ACTIVITY: Write out the passage of the rotational molding text from "Determination of the" to "volume of plastic.", word for word.

Rotational molding focuses on the sinter-melting, densification and cooling of polymer, beginning with powder. Typically, polymer powder has a particle size range of -35 mesh to + 200 mesh. The powder is usually manually charged to the mold while the mold is in the open configuration in the servicing stage of the process cycle. This Technical Minute reviews some basic information on the way in which powder moves across the metal mold surface. Be aware that studies of polymer powder flow are just beginning.

Putting Powder Into Perspective

The typical poured but untamped powder packing fraction range is 0.35 to 0.50. The bulk density range for typical rotational molding polymers is given in Table 1.

Table 1

Powder Bulk Density

Polymer Compact Density, kg/m3 Bulk Density, kg/m3 Bulk Density, lb/ft3
LLDPE 910 345 to 390 22 to 24
HDPE 960 375 to 425 23 to 27
PS 1050 430 to 585 27 to 37
PP 910 345 to 490 22 to 31
Nylon 1100 460 to 615 29 to 38
FEP 2200 1000 to 1230 62 to 77

There are several important aspects about powder charging. First, there must be room for the powder in the mold half during charging. For asymmetric molds, the deeper portion should be that which is filled. The powder must be freely poured, and must not be tamped. Then, there needs to be free space for the tumbling powder during the early portion of the heating cycle. Nonuniform wall thickness and severe corner bridging result when the powder cannot freely flow across the mold surface. And powder must be carefully distributed when the mold has both large and small cross-sections. A classic example is a hobby horse, where the leg cross-sections are substantially less than that of the body.

Determination of the required amount of powder in a specific charge is quite straight-forward. The inner mold surface area is determined, either manually or from CAE software. Tool path software yields the most accurate surface area values. The anticipated uniform wall thickness is obtained either from prior experience or from finite element analysis. The product of the area and the wall thickness yields the volume of plastic required in the finished part. The weight of polymer is determined by multiplying the volume by the polymer density. Of course, this is the weight of the powder charge. The volume of the powder charge can be two to three times greater than the required volume of plastic.

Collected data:
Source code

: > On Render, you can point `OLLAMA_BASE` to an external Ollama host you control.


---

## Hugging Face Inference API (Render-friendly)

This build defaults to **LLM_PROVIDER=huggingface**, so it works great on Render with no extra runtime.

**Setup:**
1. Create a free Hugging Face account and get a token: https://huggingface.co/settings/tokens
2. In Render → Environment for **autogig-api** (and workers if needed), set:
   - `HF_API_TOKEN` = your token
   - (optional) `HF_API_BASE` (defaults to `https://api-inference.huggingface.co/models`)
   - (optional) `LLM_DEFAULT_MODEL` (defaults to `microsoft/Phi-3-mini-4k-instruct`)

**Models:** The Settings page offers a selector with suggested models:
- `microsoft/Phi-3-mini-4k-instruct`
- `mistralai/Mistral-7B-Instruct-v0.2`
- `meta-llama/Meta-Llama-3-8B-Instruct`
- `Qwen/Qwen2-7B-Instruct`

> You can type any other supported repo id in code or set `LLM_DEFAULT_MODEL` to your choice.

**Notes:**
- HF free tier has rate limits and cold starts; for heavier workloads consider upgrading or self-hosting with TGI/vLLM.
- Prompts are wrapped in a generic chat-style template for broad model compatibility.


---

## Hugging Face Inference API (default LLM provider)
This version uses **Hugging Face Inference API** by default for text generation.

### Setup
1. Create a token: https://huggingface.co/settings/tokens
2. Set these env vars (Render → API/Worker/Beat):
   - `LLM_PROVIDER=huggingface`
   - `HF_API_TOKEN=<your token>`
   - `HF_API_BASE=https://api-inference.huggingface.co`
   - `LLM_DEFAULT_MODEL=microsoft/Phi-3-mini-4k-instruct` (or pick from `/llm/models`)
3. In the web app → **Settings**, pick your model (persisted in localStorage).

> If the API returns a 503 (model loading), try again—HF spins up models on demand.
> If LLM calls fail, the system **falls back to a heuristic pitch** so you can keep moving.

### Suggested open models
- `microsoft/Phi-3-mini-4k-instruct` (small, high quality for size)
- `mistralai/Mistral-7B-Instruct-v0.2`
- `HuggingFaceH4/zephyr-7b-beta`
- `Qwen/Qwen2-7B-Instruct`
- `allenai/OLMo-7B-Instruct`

SOLUTION:
Determination of the required amount of powder in a specific charge is quite straight-forward. The inner mold surface area is determined, either manually or from CAE software. Tool path software yields the most accurate surface area values. The anticipated uniform wall thickness is obtained either from prior experience or from finite element analysis. The product of the area and the wall thickness yields the volume of plastic required in the finished part. The weight of polymer is determined by multiplying the volume by the polymer density. Of course, this is the weight of the powder charge. The volume of the powder charge can be two to three times greater than the required volume of plastic.